Dataset entries
:::::

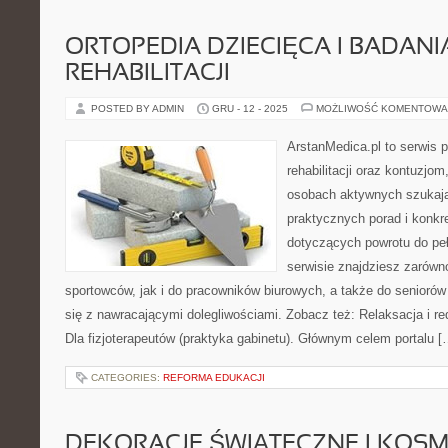
ORTOPEDIA DZIECIĘCA I BADAN
REHABILITACJI
POSTED BY ADMIN
GRU - 12 - 2025
MOŻLIWOŚĆ KOMENTOWA
ArstanMedica.pl to serwis
rehabilitacji oraz kontuzjom
osobach aktywnych szukając
praktycznych porad i konk
dotyczących powrotu do pe
serwisie znajdziesz zarówn
sportowców, jak i do pracowników biurowych, a także do seniorów
się z nawracającymi dolegliwościami. Zobacz też: Relaksacja i redu
Dla fizjoterapeutów (praktyka gabinetu). Głównym celem portalu [
CATEGORIES:
REFORMA EDUKACJI
DEKORACJE ŚWIĄTECZNE I KOSM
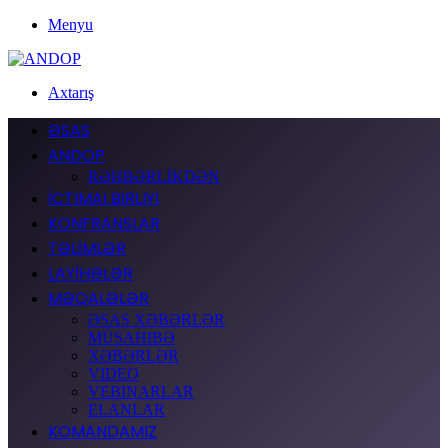
Menyu
Axtarış
ƏSAS
ANDOP
RƏHBƏRLİKDƏN
İCTIMAI BIRLIYI
KONFRANSLAR
TƏLİMLƏR
LAYİHƏLƏR
MƏQALƏLƏR
ƏSAS XƏBƏRLƏR
MÜSAHIBƏ
XƏBƏRLƏR
VIDEO
VEBINARLAR
ELANLAR
KOMANDAMIZ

:::::

Reproduce all of the material above line for line, keeping every word and character as it appears. Leave the picture markers out of your answer.

ORTOPEDIA DZIECIĘCA I BADAN
REHABILITACJI
POSTED BY ADMIN
GRU - 12 - 2025
MOŻLIWOŚĆ KOMENTOWA
ArstanMedica.pl to serwis
rehabilitacji oraz kontuzjom
osobach aktywnych szukając
praktycznych porad i konk
dotyczących powrotu do pe
serwisie znajdziesz zarówn
sportowców, jak i do pracowników biurowych, a także do seniorów
się z nawracającymi dolegliwościami. Zobacz też: Relaksacja i redu
Dla fizjoterapeutów (praktyka gabinetu). Głównym celem portalu [
CATEGORIES:
REFORMA EDUKACJI
DEKORACJE ŚWIĄTECZNE I KOSM
Menyu
Axtarış
ƏSAS
ANDOP
RƏHBƏRLİKDƏN
İCTIMAI BIRLIYI
KONFRANSLAR
TƏLİMLƏR
LAYİHƏLƏR
MƏQALƏLƏR
ƏSAS XƏBƏRLƏR
MÜSAHIBƏ
XƏBƏRLƏR
VIDEO
VEBINARLAR
ELANLAR
KOMANDAMIZ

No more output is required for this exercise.